Divagações: Charade

Existe uma “aura” em filmes antigos de suspense que dificilmente poderia ser replicada em uma produção atual. Sem a necessidade de fazer coi...

Charade
Existe uma “aura” em filmes antigos de suspense que dificilmente poderia ser replicada em uma produção atual. Sem a necessidade de fazer coisas cada vez mais grandiosas para surpreender o público, os longas-metragens podiam simplesmente contar suas histórias, com quantas reviravoltas fossem necessárias. Charade, por exemplo, adota uma estrutura que, hoje, poderia ser a “base” para muitas produções, mas que raramente se seguraria sem uma camada extra de ação ou de mistério. Ainda assim, ele segue sendo um deleite.

Logo de início, somos apresentados a Regina Lampert (Audrey Hepburn), uma mulher rica e de maneiras ríspidas, que está passando uma temporada em uma estação de esqui com uma amiga (Dominique Minot) e o filho dela (Thomas Chelimsky). Regina é casada com um francês, mas pretende se divorciar em breve, chegando a flertar com um homem que encontra no local, Peter Joshua (Cary Grant).

Entretanto, uma surpresa a aguarda no retorno para casa: o apartamento está absolutamente vazio e seu marido não está em lugar nenhum.
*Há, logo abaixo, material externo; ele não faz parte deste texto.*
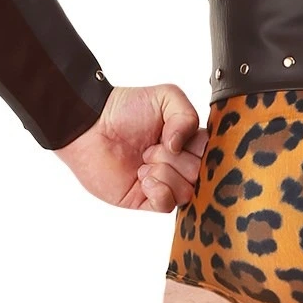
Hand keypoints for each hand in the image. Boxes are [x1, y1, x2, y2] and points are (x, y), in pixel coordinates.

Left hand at [55, 84, 208, 211]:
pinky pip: (167, 205)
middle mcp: (178, 164)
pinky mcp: (145, 199)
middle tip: (152, 147)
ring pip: (186, 191)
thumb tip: (182, 146)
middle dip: (176, 159)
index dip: (198, 148)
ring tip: (144, 161)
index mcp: (188, 142)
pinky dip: (159, 191)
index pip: (212, 154)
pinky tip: (143, 178)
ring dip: (165, 173)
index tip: (179, 140)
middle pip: (200, 173)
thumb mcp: (165, 97)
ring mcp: (163, 183)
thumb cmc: (123, 109)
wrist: (89, 126)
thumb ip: (186, 115)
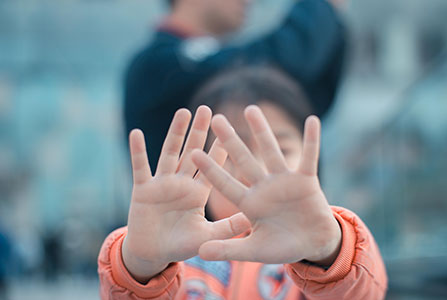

Em pouco tempo, ela é abordada por um policial francês (Jacques Marin) que relata o assassinato do seu marido, o fato de que ele estava em posse de uma grande quantidade de dinheiro – que não foi localizado – e a possibilidade de que ela mesma corra perigo.

Após o funeral, por sua vez, é a vez de um agente da CIA aparecer (Walter Matthau), informando que o falecido tinha três perigosos inimigos (James Coburn, George Kennedy e Ned Glass), que acreditam que ela está em posse do dinheiro. Sem o dinheiro e sem saber o que fazer, Regina acaba se apoiando no único homem que aparenta ser confiável, o desconhecido Joshua.

Assim, Charade nos leva por dois mistérios: é preciso desvendar onde está o dinheiro e entender quais dos personagens estão dizendo a verdade. Para mim, a segunda parte é a mais divertida. Cada um tem uma história diferente sobre seu passado, com novas camadas sendo acrescentadas aqui e ali, além de motivações que nunca ficam totalmente claras (até o final, pelo menos). A princípio, é de se pensar que a sinceridade da protagonista seja o único ponto em que o espectador pode confiar, mas até essa “certeza” dá uma balançada em alguns momentos.

Inclusive, embora tenha direção de Stanley Donen e roteiro de Peter Stone, não é incomum que Charade seja comparado às produções de Alfred Hitchcock. A construção da narrativa não é particularmente inovadora e o filme tende a “cair” para o romance, mas a comparação é válida quando se considera o impacto gerado. Se o mistério do longa-metragem parece óbvio ou forçado, provavelmente é porque nosso repertório já foi inundado de referências a ele (ou até mesmo de tramas inspiradas).

Para completar, além de seu mérito enquanto suspense, o filme também traz uma das interpretações mais “sensuais” de Audrey Hepburn. Claro que Charade é uma produção bastante recatada para os padrões atuais, mas há uma protagonista casada que quer se divorciar e, na sequência, torna-se uma viúva. Assim, é de se esperar que a charmosa presença de Cary Grant dê uma balançada em seu coração – e, curiosamente, é o personagem dele quem resiste (mas não muito) aos avanços de sua contraparte.